Furthermore, there is no reason to differentiate CANH, which is in fact a form of medical treatment, from any other forms of life sustaining treatment. The fundamental question facing a doctor, or a court, considering treatment of a patient who is not able to make his or her own decision is not whether it is lawful to withhold or withdraw treatment, but whether it is lawful to give it.

Giving treatment is only lawful where it is in a patient’s best interests, and doctors who do so reasonably believing that it is in the patient’s best interests, are protected under section 5 of the Mental Capacity Act 2005.


In reaching its decision, the Supreme Court considered recent important developments in the area, citing the accumulation of years of clinical expertise in treating individuals in PDOC, the development of detailed, professional guidance and the MCA 2005, all of which the court held safeguard patients and medical teams, whilst ensuring public confidence.

The decision provides welcome and long awaited clarification of the law. In reaching her decision (with which other members of the court agreed), Lady Black considered both the narrow legal question, and the wider context in which these decisions must be made. She highlights the desirability of keeping the court out of decisions in which its involvement is unnecessary, and of prioritising a patient’s best interests by enabling families to spend their last days with them without being distracted by court proceedings, or burdened by distressing delays occasioned by proceedings.

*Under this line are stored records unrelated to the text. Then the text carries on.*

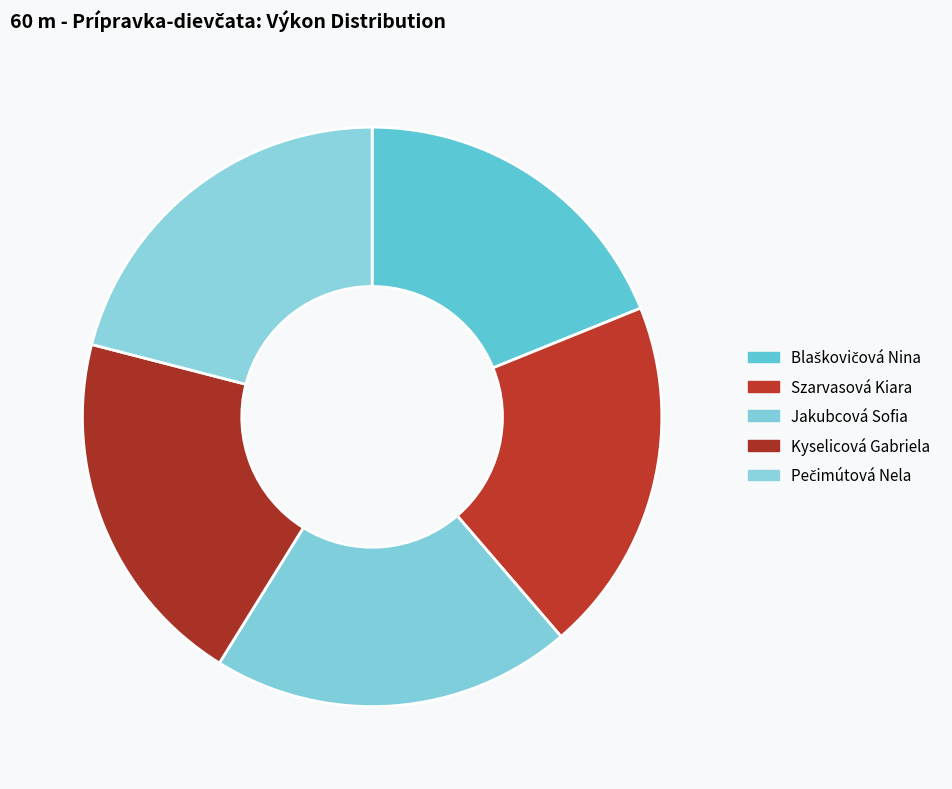

Is there a majority slice in this chart?

No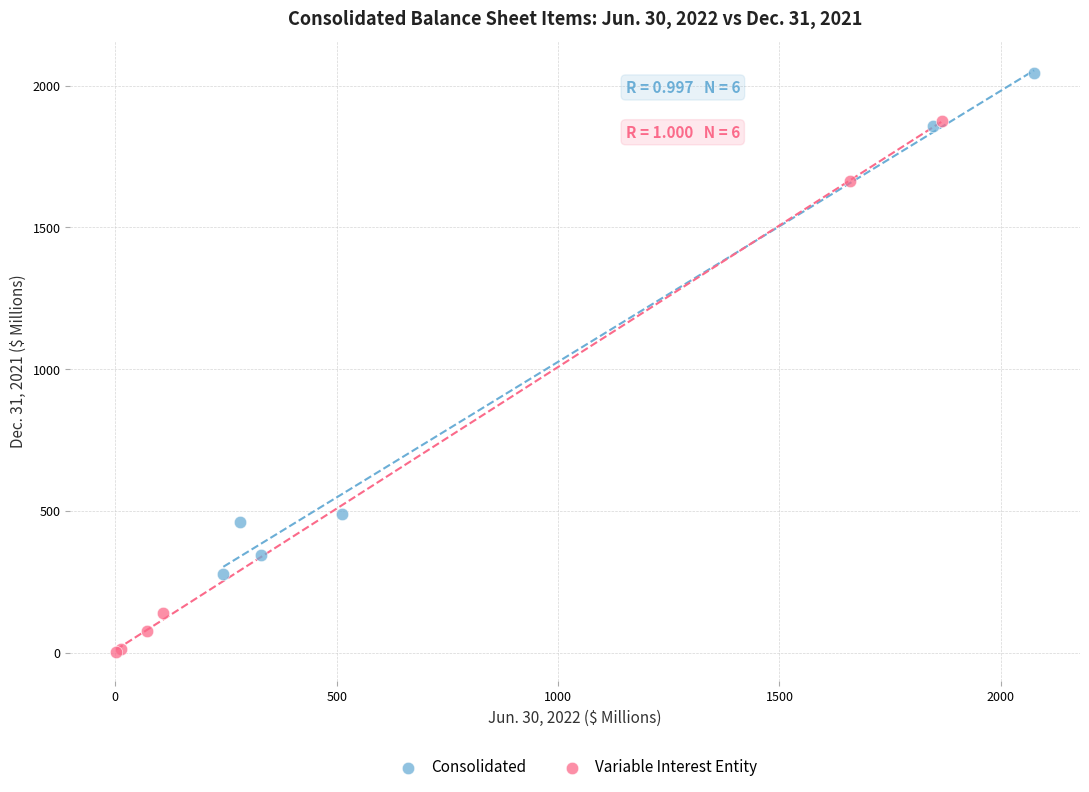

Which series reaches the minimum Y coordinate?

Variable Interest Entity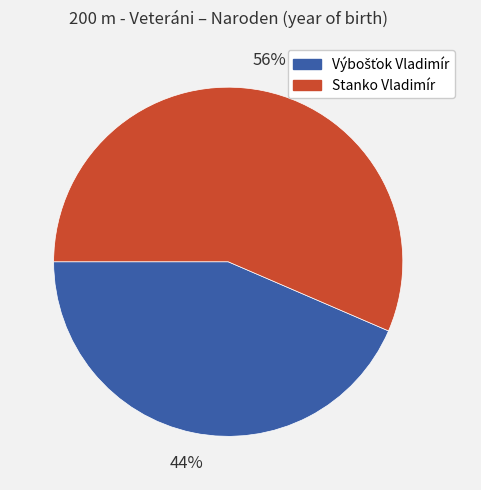

To the nearest percent, what is the average slice percentage?

50%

The decision also rightly acknowledges the practical reality that decisions about CANH withdrawal are often made consensually by doctors and relatives without court involvement where patients are significantly cognitively impaired but not unconscious, for example following stroke.

If the MCA 2005 is followed, the code of practice and regulatory framework observed, there is agreement as to what is in the patient’s best interests, second independent opinions are available which support the best interests’ decision, life sustaining treatment (including CANH) can be withdrawn/withheld without the need to make an application to court.

We recommend that there is a full note made of all discussions and reasons for decisions reached and more importantly that NHS bodies ensure that healthcare professionals to whom these decisions will fall are well versed with the regulatory framework and in particular the MCA 2005.